We all appreciate a little admiration. Usually we just get scrutiny. People are ruthless critics; we observe one another, cataloging how we dress, the ways we style ourselves, and what social roles we fulfill. This goes quadruple for women, who live under constant pressure to comply with standards of beauty and bearing rooted in gender-based cultural mores.
That’s the quaggy ground Amanda Kramer sets her new film By Design upon, where one woman’s natural need to be seen collides with the travails of gender performance in a hyper-commodified world. “You wouldn’t know it to look at her, but Camille is a secure and satisfied person,” insists the narrator (Melanie Griffith), introducing the audience to Kramer’s weary protagonist like she’s playing matchmaker. In fairness, Camille (Juliette Lewis) does look secure, a product of casting Lewis, who carries innate self-assurance with her into most of her roles.

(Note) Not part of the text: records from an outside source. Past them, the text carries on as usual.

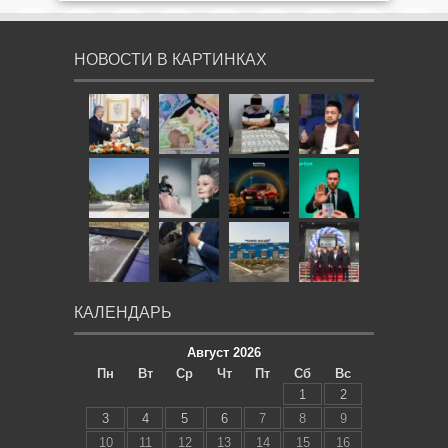
НОВОСТИ В КАРТИНКАХ
КАЛЕНДАРЬ
Август 2026
Пн
Вт
Ср
Чт
Пт
Сб
Вс
1
2
3
4
5
6
7
8
9
10
11
12
13
14
15
16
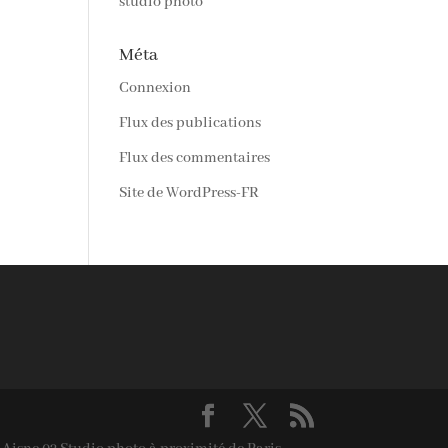
studio photo
Méta
Connexion
Flux des publications
Flux des commentaires
Site de WordPress-FR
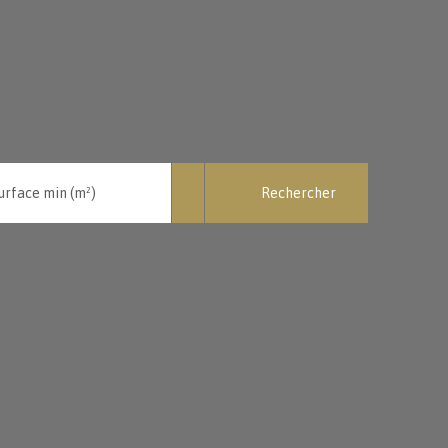
Rechercher
urface min (m²)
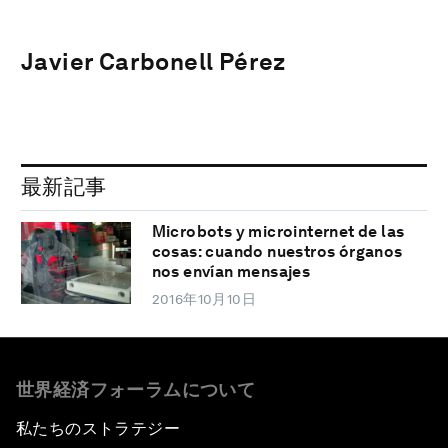
Javier Carbonell Pérez
最新記事
Microbots y microinternet de las
cosas: cuando nuestros órganos
nos envían mensajes
2016年10月10日
世界経済フォーラムについて
私たちのストラテジー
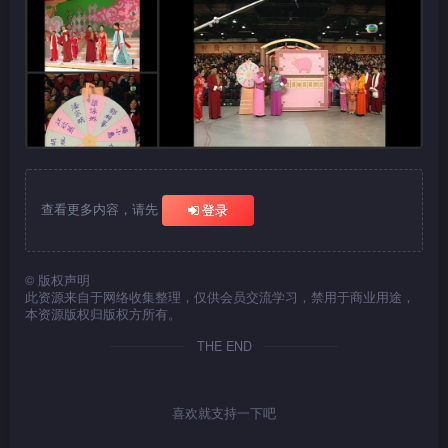
查看更多内容，请先
登录
©
版权声明
此资源来自于网络收集整理，仅供会员交流学习，禁用于商业用途，
本资源版权归版权方所有。
THE END
喜欢就支持一下吧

Even at lunch, sitting between her moaning besties, Irene (Robin Tunney) and Lisa (Samantha Mathis), Camille exudes middle-class zen, soothing their regrets about their lives with misguided wisdom borrowed from Malachy McCourt.
But By Design rapidly clarifies that though she’s secure, she isn’t satisfied. The moment Camille lays eyes on a gorgeous, impeccably crafted chair in a high-end department store, she becomes hellbent on acquiring it. When she returns to find that another customer beat her to the purchase, she makes a magical realist wish: to swap souls with the exquisite object of her desire. Split into spiritual halves, chair-Camille and Camille-chair are taken to their respective homes; Camille-chair lies prostrate on her mattress, and chair-Camille becomes a throne to Olivier (Mamadou Athie), a drop-dead handsome pianist for rent who’s harboring existential misgivings of his own.
The film cuts between Olivier and the two Camilles’ travails from there. Kramer brings us to this sundering moment after twenty minutes of inhabiting Camille’s perspective. For some, the leap from a narrative of feminist discontent to surrealist frivolity about the interiority of our “stuff” is too big to make. For others, especially patrons of Kramer’s other films, like Please Baby Please, Give Me Pity!, and Ladyworld, By Design will come as a delirious joy in its own league among American independent cinema. Kramer doesn’t have one idea in By Design; she has all of them, and packages them with the absurd humor, snappy patter, and aesthetic excesses that inform her work.

Screenshot via Sundance Film Festival
The Object of My Affection
The film is frequently uproarious, peaking with a sequence where Aldo (Udo Kier), the chair’s eccentric creator, pitches a fit upon detecting Camille’s presence within its frame. Tunney, meanwhile, materializes with lethal line deliveries when least expected, like a tipsy punchline ninja. But the picture is heady and dense, too, reverberating so many thoughts that catching any one of them requires viewers putting in heavy legwork. By Design is about how we define ourselves by our possessions, and how friends, and even strangers, do the same; how we’re all one social interaction away from being treated as commodities rather than people; the way we anthropomorphize the objects that bring us the most happiness; and the utter devastation these fixations wreak on our wellness.
This, perhaps, explains the failure of Sundance attendees to gravitate toward Kramer’s movies: they defy instant gratification and easy comprehension, and are thoroughly amusing despite layers of opaque flamboyance. By Design may be her most entertaining project yet, thanks to Lewis’ comic daring. She spends the bulk of the movie prone, an object acted on, like the chair itself; the notion of Lewis serving as a prop is chuckle-worthy at face value. But as By Design moves further along, Camille’s circumstances reshape into tragedy, and Lewis’ portrait of this woman, who makes the ultimate rejection of her predetermined function in society by refusing to abide by its rules, likewise cuts a bolder figure.
Athie is her lovelorn, romantic foil, a source of cool in a place of camp. Even Olivier is susceptible to screwball outbursts, though. After all, the more we obsess about prized belongings, the more foolish we look. That’s part of Kramer’s point; that’s By Design.